Brout-Englert-Higgsveld

Uit Wikipedia, de vrije encyclopedie
Potentiaal van het BEH-veld verticaal tegen de reële en imaginaire component van de golffunctie horizontaal

Het Brout-Englert-Higgsveld (BEH-veld of kortweg Higgsveld) is een hypothetisch energieveld, dat volgens de theorie de massa van de elementaire deeltjes veroorzaakt. Het BEH-veld heeft de status van een wetenschappelijke hypothese (veronderstelling): het zou moeten bestaan om het standaardmodel van de deeltjesfysica kloppend te maken. Bepaalde excitaties van het BEH-veld noemt men higgsbosonen. Op 4 juli 2012 werd door wetenschappers van CERN officieel bekendgemaakt dat het higgsboson waarschijnlijk experimenteel ontdekt is, hoewel nieuwe metingen nog uitsluitsel moeten geven.[1]

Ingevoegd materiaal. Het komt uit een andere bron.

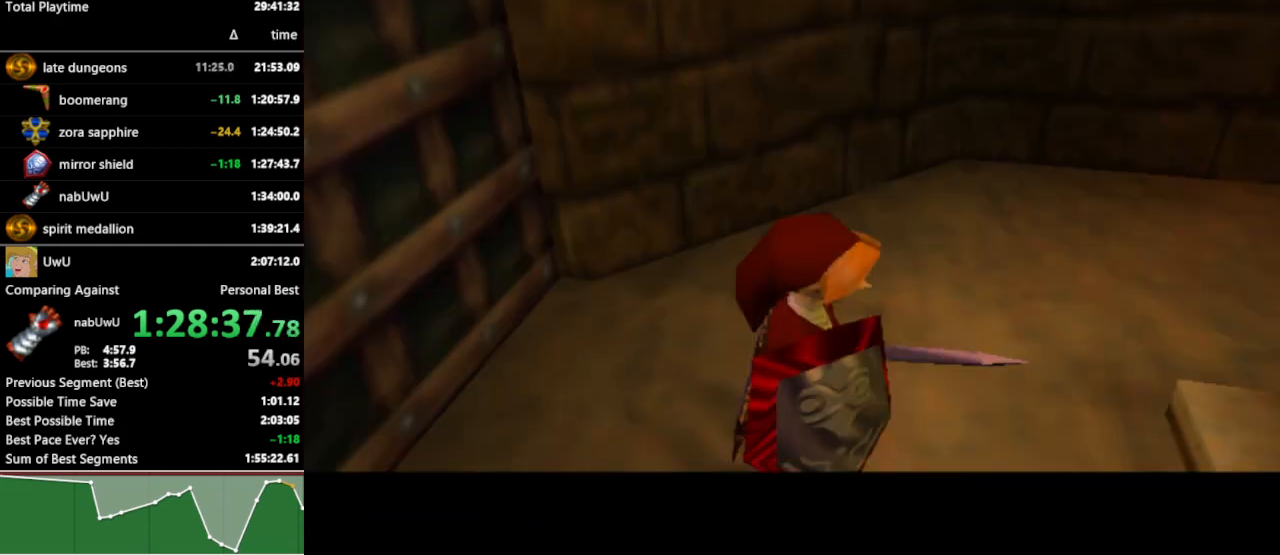
{"buttons": [], "left_stick": "up", "right_stick": "center", "events": [[33, "left_stick", "up"]]}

Zonder massa (traagheid) is het kleinste duwtje al genoeg om iets snel weg te laten schieten, dus zou alles met de lichtsnelheid door elkaar heen moeten vliegen. Dat is klaarblijkelijk niet zo, en op 31 augustus 1964 publiceerden de Belgische natuurkundigen François Englert en Robert Brout een manier om de massa van elementaire deeltjes te verklaren.[2] Het higgsboson, waarnaar sinds 2008 met de Large Hadron Collider gezocht wordt, werd echter vernoemd naar Peter Higgs, die op 15 september 1964, dus na Englert en Brout, een soortgelijke theorie publiceerde. Het BEH-veld verklaart het bestaan van traagheid met de toevoeging van een extra energieveld aan het standaardmodel.

Simplistisch gezegd zijn higgsbosonen de klontjes in een dikke soep (het BEH-veld) waar alle deeltjes doorheen bewegen; hoe meer higgsbosonen er aan een deeltje 'blijven plakken', hoe moeilijker het beweegt en hoe meer massa het deeltje dat erdoorheen beweegt dus heeft. Het BEH-veld zou een alom aanwezig energieveld moeten zijn, waar alle deeltjes hun massa aan ontlenen.

Fysisch-technische eigenschappen

[bewerken | brontekst bewerken]

In de technische formulering komt het BEH-veld tot stand door spontane lokale symmetriebreking, waarvan het higgsboson het Goldstone-boson is. Het veld heeft twee complexwaardige vrijheidsgraden. Het koppelt aan de andere velden met een Yukawa-koppeling, waarvan de koppelingsconstante evenredig is met de massa van het andere deeltje. Een bijzondere eigenschap van het veld is, dat het zijn laagste energieniveau niet bij veldwaarde 0, maar een specifieke positieve veldsterkte heeft.